Local boundaries of bottom hypoxia

Veronica Ruiz Xomchuk, Texas A&M University College Station, College Station, TX, United States and Robert D Hetland, Texas A&M University, College Station, United States
Shipboard estimates of hypoxic extent in the Northern Gulf of Mexico are based on a 50 km sampling resolution and curtailing of the western portion of the survey region when hypoxia is absent in a transect. This assesment assumes low dissolved oxygen (DO) slowly advecting westward from the two river sources, thus producing a large, contiguous region of influence. In contrast, hypoxia has recently been observed west of the traditionally surveyed region, suggesting some separation of hypoxic features from the main dead zone.
Idealized numerical simulations of a buoyancy-driven flow over a shelf are used to investigate the formation of low DO features at the bottom. We hypothesize that baroclinic instabilities are a primary source of DO variability, ventilating the bottom boundary layer, and hence affecting the local time of exposure to hypoxia. Results show low DO rings form at the bottom, enclosing oxygenated cores with a length scale similar to the baroclinic instabilities generated at the surface. Changes in the bottom slope (i.e., ridges) act as trapping boundaries for hypoxic features, and slope gradients as small as 1e-3 significantly affect the local time of exposure to low DO.
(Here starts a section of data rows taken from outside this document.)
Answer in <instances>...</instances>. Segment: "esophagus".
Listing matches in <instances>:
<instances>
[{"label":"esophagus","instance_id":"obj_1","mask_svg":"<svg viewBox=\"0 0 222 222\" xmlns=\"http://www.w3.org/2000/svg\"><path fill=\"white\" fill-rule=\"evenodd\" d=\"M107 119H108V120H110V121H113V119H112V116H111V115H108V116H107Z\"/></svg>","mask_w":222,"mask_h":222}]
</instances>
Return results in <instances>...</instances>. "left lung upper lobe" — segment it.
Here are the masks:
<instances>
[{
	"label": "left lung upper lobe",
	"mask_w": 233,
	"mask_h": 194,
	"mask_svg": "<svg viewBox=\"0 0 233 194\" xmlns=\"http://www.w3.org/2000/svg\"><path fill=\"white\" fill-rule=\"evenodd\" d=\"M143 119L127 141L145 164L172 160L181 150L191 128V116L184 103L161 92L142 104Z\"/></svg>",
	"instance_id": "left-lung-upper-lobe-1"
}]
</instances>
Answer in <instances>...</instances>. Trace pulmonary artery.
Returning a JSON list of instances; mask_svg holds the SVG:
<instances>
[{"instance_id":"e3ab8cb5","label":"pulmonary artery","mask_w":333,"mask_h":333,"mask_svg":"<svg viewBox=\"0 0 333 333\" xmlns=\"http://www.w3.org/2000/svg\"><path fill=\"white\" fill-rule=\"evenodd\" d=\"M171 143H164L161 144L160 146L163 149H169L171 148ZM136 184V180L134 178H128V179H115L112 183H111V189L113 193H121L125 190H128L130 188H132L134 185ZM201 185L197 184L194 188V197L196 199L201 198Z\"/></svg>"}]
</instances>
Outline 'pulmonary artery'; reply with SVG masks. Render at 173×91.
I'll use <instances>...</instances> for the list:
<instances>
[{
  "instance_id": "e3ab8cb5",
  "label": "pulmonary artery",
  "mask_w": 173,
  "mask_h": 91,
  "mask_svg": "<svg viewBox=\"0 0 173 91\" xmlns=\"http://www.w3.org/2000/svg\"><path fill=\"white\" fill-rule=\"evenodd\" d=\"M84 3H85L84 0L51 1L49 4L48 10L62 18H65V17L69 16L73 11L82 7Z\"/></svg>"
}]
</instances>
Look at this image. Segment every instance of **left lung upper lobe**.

In congruence, results from a 25-year realistic simulation show low DO rings and quasi-permanent boundaries in the spatial distribution of hypoxia duration over the Texas shelf, relatively far from the river influence. The identified boundaries align with large gradients in the bathymetric slope. We suggest that semi-permanent features in hypoxia duration are controlled by bathymetric trapping, while the surrounding variability is controlled by submesoscale eddies. Features found in observations, similar to those reproduced in the idealized and realistic simulations, are used to further the discussion.